# [EXERCISE DESCRIPTION]
Using the records that appear below, write out exactly the lines from the one with "X00012431Y00005648D01*" through the one with "X00012644Y00005861D01*", keeping both end lines.

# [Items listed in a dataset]
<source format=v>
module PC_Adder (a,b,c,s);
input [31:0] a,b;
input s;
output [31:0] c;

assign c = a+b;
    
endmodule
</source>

---

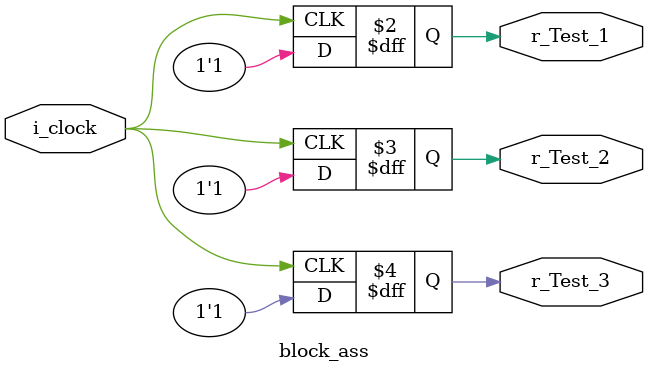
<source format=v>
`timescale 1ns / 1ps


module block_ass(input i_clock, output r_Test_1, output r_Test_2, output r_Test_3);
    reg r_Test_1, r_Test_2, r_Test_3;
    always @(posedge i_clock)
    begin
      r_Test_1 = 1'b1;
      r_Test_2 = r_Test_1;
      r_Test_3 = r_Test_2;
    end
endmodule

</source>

---

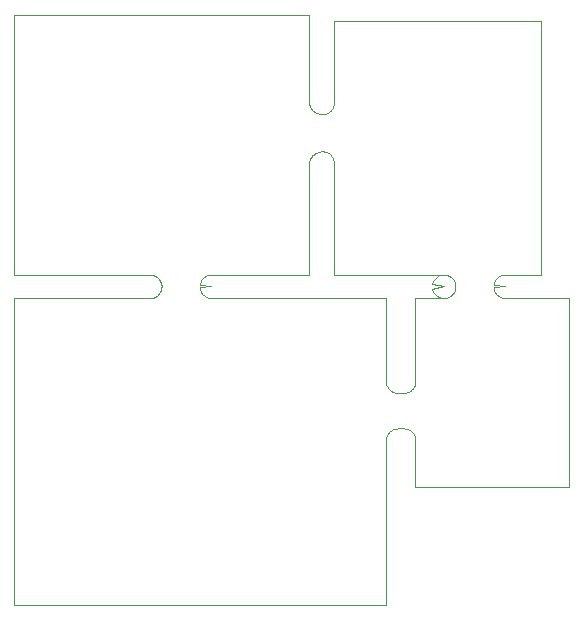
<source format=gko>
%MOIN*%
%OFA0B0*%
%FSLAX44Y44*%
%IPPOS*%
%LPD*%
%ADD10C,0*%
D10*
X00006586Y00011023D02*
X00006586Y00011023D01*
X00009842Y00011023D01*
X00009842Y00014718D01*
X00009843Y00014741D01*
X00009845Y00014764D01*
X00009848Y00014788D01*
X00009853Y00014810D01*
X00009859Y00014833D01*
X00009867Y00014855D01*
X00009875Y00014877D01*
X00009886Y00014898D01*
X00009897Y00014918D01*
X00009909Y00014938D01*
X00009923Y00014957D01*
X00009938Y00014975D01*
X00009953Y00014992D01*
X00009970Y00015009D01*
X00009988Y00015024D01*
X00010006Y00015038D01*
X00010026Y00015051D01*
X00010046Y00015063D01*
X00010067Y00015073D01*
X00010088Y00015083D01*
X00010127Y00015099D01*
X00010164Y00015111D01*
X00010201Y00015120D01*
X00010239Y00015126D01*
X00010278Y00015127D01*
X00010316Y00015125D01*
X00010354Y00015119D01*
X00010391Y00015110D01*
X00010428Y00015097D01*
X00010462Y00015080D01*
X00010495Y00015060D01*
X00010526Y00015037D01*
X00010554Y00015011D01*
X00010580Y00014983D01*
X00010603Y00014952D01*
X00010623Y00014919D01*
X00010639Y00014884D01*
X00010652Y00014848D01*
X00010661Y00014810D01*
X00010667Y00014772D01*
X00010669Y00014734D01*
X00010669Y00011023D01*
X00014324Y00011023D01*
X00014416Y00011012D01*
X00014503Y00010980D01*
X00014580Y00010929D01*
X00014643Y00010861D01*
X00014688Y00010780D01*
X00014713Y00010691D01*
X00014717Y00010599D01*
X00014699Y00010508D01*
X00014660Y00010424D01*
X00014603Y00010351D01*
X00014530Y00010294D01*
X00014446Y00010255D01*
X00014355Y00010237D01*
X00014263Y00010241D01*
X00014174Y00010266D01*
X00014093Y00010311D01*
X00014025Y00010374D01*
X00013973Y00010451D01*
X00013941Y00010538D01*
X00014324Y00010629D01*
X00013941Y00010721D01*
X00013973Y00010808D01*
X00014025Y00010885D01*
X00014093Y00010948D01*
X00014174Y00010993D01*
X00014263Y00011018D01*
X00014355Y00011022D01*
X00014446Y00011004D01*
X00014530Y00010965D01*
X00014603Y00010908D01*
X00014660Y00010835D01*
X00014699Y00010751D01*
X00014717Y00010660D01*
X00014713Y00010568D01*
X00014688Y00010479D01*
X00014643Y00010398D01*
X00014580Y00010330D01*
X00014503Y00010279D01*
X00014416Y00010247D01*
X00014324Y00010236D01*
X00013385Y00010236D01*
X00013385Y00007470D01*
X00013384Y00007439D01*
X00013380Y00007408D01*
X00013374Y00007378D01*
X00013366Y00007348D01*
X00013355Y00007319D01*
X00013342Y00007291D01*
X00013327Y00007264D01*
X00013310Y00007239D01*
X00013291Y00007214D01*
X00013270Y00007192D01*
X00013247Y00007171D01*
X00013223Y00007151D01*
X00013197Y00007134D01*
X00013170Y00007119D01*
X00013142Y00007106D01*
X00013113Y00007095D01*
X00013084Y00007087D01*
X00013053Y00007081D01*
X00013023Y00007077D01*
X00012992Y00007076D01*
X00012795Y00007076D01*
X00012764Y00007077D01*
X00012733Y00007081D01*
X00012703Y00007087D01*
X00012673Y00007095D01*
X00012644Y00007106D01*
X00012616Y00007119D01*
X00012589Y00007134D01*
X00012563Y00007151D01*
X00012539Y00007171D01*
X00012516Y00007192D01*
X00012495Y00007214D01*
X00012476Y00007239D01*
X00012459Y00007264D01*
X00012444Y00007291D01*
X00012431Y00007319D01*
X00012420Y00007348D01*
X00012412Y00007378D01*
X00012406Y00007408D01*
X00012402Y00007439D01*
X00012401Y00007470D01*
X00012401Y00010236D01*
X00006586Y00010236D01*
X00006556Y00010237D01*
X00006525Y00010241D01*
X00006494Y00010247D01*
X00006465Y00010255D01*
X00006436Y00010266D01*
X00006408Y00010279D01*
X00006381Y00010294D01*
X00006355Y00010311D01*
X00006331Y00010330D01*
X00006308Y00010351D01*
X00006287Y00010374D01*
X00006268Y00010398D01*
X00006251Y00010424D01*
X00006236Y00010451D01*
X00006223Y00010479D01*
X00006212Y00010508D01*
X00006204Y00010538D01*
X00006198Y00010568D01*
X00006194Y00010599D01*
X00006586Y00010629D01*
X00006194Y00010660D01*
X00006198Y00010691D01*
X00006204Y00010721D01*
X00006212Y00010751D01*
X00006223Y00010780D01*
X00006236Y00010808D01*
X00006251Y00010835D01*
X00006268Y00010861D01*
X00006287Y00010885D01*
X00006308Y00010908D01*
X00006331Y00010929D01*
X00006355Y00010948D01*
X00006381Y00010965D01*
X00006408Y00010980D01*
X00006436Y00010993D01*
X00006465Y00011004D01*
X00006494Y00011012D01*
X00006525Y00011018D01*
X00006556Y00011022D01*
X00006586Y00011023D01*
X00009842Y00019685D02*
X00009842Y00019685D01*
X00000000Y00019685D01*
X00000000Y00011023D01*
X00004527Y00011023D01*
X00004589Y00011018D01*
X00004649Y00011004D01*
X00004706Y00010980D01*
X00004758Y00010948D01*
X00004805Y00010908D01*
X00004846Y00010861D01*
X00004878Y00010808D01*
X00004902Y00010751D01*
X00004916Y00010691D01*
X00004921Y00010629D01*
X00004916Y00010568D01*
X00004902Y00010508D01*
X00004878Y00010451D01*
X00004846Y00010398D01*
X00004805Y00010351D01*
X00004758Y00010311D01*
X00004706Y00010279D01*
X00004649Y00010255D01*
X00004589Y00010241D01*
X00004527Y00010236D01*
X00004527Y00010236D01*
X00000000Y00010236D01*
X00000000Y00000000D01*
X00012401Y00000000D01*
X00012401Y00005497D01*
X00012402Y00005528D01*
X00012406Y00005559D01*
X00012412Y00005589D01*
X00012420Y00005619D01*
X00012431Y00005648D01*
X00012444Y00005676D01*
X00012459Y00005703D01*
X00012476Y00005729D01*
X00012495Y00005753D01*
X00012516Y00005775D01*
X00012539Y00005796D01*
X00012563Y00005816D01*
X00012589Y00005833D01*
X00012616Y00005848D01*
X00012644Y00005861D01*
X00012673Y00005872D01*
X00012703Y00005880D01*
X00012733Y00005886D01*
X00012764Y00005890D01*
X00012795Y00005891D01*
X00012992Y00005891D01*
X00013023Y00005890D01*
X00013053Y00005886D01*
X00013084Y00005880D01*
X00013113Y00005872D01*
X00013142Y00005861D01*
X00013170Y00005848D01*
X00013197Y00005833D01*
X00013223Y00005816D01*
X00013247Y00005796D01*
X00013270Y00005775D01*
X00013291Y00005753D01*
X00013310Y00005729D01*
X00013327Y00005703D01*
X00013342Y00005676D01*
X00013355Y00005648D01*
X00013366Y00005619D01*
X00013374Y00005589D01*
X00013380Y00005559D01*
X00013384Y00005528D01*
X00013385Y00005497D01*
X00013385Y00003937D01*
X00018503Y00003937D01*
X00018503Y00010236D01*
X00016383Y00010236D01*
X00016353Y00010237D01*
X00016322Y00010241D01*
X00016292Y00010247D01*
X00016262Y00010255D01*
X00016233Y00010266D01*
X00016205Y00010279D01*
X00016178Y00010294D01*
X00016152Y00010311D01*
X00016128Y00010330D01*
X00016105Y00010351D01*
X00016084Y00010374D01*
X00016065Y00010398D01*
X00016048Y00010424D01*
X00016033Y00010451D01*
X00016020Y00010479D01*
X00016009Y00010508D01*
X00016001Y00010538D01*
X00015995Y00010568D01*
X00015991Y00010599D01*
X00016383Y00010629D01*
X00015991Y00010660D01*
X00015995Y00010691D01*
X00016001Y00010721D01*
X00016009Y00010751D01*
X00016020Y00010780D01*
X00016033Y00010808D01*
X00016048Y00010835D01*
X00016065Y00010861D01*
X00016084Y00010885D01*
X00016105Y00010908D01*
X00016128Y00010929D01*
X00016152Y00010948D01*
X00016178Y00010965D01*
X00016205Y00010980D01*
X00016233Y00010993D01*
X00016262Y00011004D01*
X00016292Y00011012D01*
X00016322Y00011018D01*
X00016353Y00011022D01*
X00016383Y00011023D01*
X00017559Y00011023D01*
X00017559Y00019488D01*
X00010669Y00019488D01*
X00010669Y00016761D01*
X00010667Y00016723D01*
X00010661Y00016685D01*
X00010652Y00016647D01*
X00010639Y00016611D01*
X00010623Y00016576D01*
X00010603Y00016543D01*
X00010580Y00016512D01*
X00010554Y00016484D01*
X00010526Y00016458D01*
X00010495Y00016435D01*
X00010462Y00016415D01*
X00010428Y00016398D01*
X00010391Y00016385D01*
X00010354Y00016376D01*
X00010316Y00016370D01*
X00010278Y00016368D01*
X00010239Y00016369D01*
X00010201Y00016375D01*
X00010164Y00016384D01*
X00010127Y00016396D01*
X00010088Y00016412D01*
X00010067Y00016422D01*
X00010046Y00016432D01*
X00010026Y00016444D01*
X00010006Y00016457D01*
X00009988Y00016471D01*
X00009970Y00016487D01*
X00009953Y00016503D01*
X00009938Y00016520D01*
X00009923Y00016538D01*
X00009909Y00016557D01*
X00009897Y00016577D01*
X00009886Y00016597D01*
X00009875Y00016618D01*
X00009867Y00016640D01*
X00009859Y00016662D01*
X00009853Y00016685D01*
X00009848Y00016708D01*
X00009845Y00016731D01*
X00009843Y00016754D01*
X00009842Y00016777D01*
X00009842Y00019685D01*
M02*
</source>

# [RESULT OF THIS TASK]
X00012431Y00005648D01*
X00012444Y00005676D01*
X00012459Y00005703D01*
X00012476Y00005729D01*
X00012495Y00005753D01*
X00012516Y00005775D01*
X00012539Y00005796D01*
X00012563Y00005816D01*
X00012589Y00005833D01*
X00012616Y00005848D01*
X00012644Y00005861D01*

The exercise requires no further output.